• _Problem requirements_:
Where does the word "above" appear in the data? Copy every line that holds it.

START Data for this task

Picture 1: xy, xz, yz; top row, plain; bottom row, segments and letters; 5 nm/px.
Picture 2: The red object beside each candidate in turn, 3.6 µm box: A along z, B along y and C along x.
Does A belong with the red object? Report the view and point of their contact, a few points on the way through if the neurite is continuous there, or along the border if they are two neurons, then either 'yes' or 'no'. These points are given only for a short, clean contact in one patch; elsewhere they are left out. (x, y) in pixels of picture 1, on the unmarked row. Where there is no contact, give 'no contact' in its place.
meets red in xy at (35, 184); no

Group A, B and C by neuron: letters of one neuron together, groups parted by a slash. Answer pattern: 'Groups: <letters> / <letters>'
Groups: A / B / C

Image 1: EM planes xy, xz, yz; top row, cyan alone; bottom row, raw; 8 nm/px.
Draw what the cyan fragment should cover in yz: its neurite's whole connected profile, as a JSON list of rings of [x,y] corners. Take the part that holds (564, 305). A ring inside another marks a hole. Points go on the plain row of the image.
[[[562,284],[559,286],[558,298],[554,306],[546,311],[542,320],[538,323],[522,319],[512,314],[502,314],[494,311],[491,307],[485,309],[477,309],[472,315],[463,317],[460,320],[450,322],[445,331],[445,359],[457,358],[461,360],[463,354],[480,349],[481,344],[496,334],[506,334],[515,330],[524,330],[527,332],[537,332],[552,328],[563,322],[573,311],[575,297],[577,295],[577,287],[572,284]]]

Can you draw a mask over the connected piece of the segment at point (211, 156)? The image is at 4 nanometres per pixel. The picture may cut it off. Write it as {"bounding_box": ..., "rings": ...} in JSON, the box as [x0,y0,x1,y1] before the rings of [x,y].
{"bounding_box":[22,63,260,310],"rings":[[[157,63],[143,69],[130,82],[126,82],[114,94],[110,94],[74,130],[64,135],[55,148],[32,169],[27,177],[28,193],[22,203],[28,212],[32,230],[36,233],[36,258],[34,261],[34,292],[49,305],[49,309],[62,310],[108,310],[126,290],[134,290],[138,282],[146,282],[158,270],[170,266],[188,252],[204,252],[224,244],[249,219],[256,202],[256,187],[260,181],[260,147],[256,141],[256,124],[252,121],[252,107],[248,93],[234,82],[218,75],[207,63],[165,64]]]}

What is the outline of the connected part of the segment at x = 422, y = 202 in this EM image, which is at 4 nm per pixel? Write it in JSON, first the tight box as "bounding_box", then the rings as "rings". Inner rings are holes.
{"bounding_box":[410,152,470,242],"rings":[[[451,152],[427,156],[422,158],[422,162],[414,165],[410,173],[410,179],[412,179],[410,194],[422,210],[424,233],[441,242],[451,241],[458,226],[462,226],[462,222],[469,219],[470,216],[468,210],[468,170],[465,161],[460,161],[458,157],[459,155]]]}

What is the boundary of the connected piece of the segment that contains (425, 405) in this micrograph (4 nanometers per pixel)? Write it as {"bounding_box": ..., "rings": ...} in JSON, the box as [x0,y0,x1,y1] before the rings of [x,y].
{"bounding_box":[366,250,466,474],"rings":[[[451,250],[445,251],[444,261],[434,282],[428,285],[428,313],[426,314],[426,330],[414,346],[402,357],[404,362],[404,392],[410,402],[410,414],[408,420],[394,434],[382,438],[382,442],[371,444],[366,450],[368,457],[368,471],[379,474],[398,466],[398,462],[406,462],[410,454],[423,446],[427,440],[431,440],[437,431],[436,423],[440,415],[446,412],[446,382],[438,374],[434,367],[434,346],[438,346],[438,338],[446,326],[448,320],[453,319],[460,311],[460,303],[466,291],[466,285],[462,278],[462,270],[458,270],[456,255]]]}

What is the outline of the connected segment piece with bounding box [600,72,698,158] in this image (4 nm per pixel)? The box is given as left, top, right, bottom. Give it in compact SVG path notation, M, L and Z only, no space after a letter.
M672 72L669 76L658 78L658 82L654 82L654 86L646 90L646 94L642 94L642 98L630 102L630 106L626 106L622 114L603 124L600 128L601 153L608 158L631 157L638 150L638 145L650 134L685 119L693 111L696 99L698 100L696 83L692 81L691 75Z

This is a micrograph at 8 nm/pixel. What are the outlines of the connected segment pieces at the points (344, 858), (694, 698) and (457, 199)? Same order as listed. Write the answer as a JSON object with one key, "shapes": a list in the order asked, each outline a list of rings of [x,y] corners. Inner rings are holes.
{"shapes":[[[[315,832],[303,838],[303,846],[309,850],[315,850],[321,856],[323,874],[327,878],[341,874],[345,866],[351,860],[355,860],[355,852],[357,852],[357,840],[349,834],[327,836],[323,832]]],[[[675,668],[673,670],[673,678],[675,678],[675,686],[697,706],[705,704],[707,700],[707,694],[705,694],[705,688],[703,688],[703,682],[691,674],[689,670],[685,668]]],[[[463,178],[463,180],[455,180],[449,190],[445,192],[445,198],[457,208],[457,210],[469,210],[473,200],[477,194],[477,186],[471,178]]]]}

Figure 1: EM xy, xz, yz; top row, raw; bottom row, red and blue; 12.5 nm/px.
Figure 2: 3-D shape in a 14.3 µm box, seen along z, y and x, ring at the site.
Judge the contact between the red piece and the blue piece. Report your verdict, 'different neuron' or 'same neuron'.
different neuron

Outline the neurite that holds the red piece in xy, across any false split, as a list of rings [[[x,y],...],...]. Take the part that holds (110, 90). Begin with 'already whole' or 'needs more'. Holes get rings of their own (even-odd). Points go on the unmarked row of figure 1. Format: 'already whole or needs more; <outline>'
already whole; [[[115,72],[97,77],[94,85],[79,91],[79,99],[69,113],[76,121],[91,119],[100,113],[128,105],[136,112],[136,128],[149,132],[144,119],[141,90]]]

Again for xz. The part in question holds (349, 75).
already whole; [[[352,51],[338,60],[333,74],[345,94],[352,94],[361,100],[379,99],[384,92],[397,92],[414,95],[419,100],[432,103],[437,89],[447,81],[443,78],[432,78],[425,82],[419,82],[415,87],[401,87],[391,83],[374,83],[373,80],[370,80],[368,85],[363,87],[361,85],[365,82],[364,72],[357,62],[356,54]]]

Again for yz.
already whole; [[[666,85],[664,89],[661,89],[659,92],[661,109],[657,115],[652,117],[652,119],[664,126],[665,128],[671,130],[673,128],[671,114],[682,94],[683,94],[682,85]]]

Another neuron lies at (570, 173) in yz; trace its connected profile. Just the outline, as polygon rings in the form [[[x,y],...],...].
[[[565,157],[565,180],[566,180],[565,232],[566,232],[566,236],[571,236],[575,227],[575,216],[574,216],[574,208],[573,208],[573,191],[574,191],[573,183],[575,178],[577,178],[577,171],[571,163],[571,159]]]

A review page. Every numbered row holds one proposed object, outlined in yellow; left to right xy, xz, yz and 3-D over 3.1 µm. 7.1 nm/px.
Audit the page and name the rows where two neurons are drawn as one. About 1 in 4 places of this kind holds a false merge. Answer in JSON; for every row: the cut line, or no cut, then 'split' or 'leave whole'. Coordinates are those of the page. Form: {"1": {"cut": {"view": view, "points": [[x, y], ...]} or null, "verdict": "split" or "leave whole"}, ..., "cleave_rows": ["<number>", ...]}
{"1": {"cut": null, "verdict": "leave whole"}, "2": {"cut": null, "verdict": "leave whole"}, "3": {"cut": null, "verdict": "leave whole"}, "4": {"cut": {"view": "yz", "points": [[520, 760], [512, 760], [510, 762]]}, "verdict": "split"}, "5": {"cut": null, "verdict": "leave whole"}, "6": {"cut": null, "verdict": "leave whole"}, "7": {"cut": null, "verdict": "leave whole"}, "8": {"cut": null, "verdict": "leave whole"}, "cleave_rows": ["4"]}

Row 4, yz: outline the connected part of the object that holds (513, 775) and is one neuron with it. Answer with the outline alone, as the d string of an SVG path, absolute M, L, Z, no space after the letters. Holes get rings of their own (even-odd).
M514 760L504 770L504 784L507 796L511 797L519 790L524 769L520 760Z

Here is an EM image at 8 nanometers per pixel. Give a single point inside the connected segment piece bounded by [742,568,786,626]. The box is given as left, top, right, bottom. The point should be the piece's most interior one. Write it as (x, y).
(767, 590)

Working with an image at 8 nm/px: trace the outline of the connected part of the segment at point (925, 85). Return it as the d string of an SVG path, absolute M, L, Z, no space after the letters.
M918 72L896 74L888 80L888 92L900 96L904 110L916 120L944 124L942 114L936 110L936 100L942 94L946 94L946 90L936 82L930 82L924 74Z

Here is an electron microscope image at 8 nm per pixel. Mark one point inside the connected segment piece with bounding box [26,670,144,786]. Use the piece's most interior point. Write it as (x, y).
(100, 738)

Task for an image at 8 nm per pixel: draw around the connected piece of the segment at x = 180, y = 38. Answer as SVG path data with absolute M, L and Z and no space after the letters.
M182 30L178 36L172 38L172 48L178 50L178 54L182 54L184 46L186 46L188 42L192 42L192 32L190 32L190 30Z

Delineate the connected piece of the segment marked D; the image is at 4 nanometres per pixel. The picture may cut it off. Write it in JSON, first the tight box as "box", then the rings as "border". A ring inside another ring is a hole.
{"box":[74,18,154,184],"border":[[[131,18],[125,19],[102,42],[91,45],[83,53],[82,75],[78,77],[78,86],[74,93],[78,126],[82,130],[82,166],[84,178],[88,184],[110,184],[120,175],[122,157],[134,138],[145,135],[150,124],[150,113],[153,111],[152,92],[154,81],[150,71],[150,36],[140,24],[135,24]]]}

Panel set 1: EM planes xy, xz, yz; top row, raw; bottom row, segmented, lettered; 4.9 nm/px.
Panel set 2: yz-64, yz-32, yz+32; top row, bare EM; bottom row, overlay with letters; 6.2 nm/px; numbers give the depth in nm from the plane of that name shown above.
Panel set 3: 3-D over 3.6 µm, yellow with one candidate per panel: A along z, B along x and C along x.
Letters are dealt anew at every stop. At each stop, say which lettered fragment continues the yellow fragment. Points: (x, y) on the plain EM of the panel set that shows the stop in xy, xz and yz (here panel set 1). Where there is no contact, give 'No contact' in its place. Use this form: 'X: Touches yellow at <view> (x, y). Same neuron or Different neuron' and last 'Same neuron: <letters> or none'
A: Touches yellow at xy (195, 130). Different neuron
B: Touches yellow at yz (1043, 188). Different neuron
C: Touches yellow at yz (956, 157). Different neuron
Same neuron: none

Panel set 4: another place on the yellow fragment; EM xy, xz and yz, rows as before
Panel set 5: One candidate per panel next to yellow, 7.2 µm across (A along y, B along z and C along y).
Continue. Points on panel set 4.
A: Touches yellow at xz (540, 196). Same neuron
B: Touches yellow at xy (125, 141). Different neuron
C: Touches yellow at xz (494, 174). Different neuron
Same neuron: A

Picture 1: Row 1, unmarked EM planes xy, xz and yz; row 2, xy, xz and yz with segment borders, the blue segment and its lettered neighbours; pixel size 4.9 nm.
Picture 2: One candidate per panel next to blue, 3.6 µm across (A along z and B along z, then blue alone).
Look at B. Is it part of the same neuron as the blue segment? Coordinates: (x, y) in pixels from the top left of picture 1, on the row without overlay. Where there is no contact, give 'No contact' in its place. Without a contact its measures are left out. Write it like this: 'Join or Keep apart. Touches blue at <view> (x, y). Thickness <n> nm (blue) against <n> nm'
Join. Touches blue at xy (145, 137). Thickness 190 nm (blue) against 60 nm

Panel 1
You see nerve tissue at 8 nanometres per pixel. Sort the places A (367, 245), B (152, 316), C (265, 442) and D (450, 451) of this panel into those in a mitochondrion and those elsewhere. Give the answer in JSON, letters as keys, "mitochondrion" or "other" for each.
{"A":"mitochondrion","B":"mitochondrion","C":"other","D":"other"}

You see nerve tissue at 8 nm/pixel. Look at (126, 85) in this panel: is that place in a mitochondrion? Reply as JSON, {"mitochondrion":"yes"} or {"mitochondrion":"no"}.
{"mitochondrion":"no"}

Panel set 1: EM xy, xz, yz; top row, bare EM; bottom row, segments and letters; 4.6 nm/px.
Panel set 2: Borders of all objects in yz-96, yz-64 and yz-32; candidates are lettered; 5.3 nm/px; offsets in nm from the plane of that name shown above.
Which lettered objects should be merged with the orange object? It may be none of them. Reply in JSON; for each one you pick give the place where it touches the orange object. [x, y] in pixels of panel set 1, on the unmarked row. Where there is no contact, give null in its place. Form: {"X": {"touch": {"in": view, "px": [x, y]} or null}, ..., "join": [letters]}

END Data for this task

• _Response to the task_:
Panel set 2: yz-64, yz-32, yz+32; top row, bare EM; bottom row, overlay with letters; 6.2 nm/px; numbers give the depth in nm from the plane of that name shown above.
Panel set 2: Borders of all objects in yz-96, yz-64 and yz-32; candidates are lettered; 5.3 nm/px; offsets in nm from the plane of that name shown above.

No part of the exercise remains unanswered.